PASSAGE PROVIDED:
_ _ _ _ _

If you want to change the gain or use a bipolar op-amp not mentioned on the parts list, you will need to understand the issues covered in the companion article Working with Cranky Op-Amps. Basically, the values of the pot, C1, R2, R3 and R4 interact: changing one value often requires changes to all the other values in order to maintain a useful configuration.

C1 (film)

This cap does more in this amp than the DC blocking issues explained in the companion article Input Capacitors for Headphone Amps. It can also be part of the input bias current balancing effort, because it effectively isolates R2 at DC, so you don't have to consider the varying pot resistance. The Working with Cranky Op-Amps article discusses ways to cope with the op-amp input bias currents both with a cap between the input resistor and the pot, and without.

The R3 and R4 values on the first page of the schematic require that C1 be installed. On the second page, you see that C1 is replaced by a resistor, which changes the values needed for R3 and R4, if you're using a bipolar-input op-amp. (A standard 1/8 W resistor fits in the C1 position nicely, or you can solder-tack a 1206 size resistor to the C1 pads.)

Optional? Yes. You can jumper it or replace it with a resistor.

Largest Part Size: 9mm × 5mm

C2, C8 (ceramic or film)

_ _ _ _ _

MATERIAL PROVIDED:
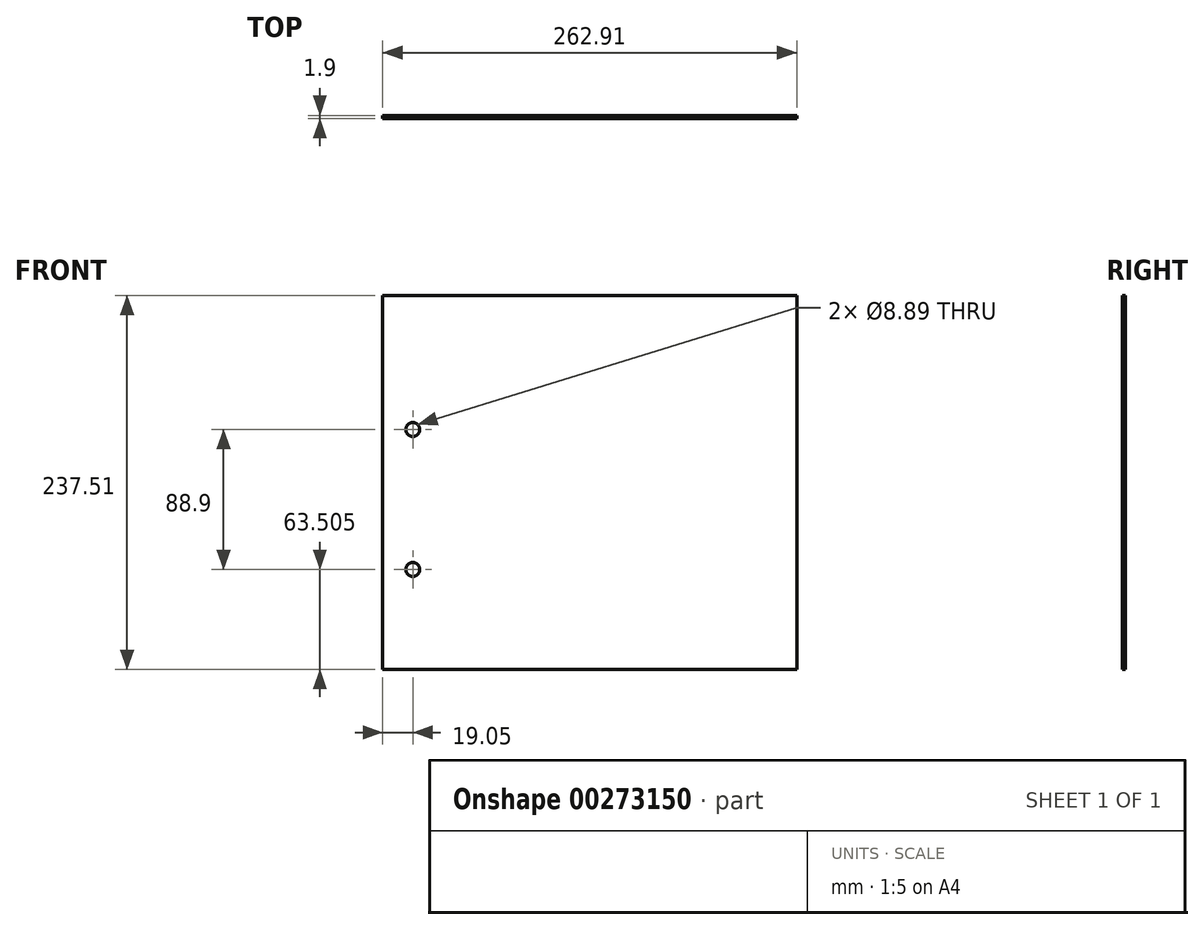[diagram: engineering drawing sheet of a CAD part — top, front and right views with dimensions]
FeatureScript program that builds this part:
annotation { "Feature Type Name" : "Feature", "Feature Type Description" : "" }
export const myFeature = defineFeature(function(context is Context, id is Id, definition is map)
    precondition{}
    {
        {
            var Q0;
            Q0=qCreatedBy(makeId("Front.planeOp"),FACE);
            var sketch = newSketch(context, id + "F0", { "sketchPlane" : qUnion([Q0])});
            skLineSegment(sketch, "E0.bottom", {"start": v(0, 0) * mm, "end": v(262.9, 0) * mm});
            skLineSegment(sketch, "E0.top", {"start": v(0, -237.5) * mm, "end": v(262.9, -237.5) * mm});
            skLineSegment(sketch, "E0.left", {"start": v(0, 0) * mm, "end": v(0, -237.5) * mm});
            skLineSegment(sketch, "E0.right", {"start": v(262.9, 0) * mm, "end": v(262.9, -237.5) * mm});
            skCircle(sketch, "E1", {"center": v(19.05, -85.1) * mm, "radius": 4.45 * mm});
            skCircle(sketch, "E2", {"center": v(19.05, -174) * mm, "radius": 4.45 * mm});
            skSolve(sketch);
        }
        {
            var Q0;
            Q0 = qSketchRegion(id + "F0", true);
            extrude(context, id + "F1", {"entities" : qUnion([Q0]), "depth" : 1.9 * mm});
        }
    });
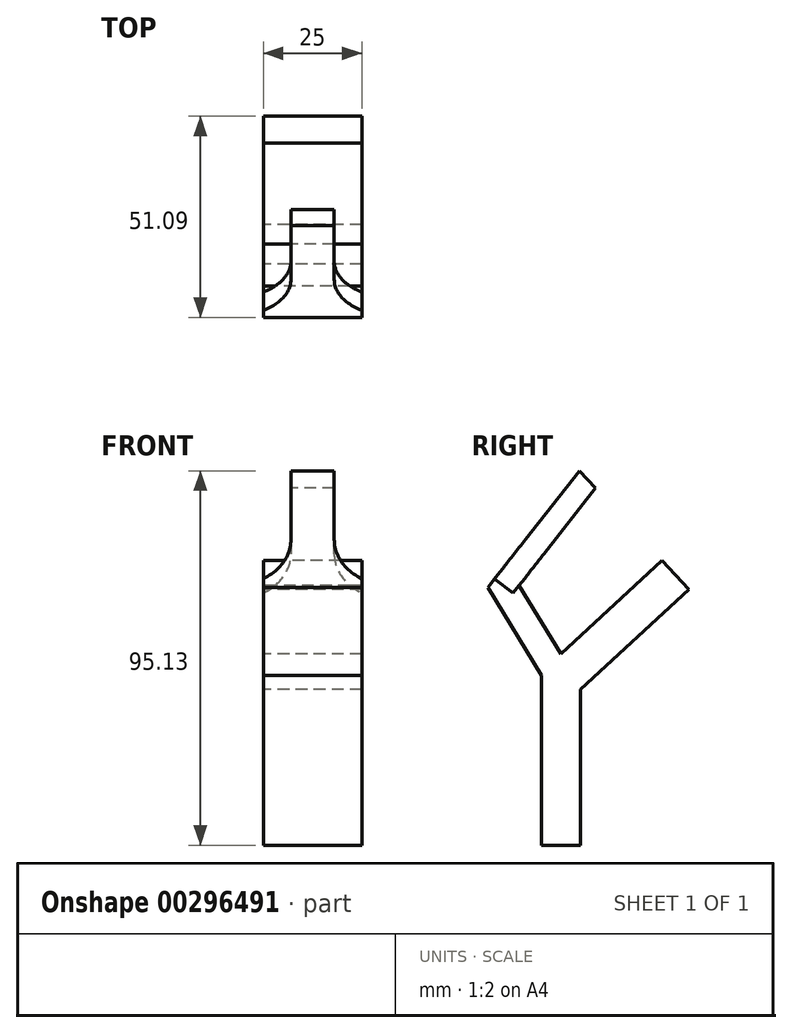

_ _ _ _ _

EXERCISE REQUIREMENTS:
1. Answer these about the headphone amp passage:
(a) What is the largest part size given for C1?
(b) On the second page of the schematic, what takes the place of C1?
(c) Which companion article covers the DC blocking issues?
2. Reproduce the headphone amp passage from "The R3 and R4" up to and including "(ceramic or film)".

EXERCISE ANSWERS:
1.
(a) 9mm × 5mm
(b) A resistor
(c) Input Capacitors for Headphone Amps

2.
The R3 and R4 values on the first page of the schematic require that C1 be installed. On the second page, you see that C1 is replaced by a resistor, which changes the values needed for R3 and R4, if you're using a bipolar-input op-amp. (A standard 1/8 W resistor fits in the C1 position nicely, or you can solder-tack a 1206 size resistor to the C1 pads.)

Optional? Yes. You can jumper it or replace it with a resistor.

Largest Part Size: 9mm × 5mm

C2, C8 (ceramic or film)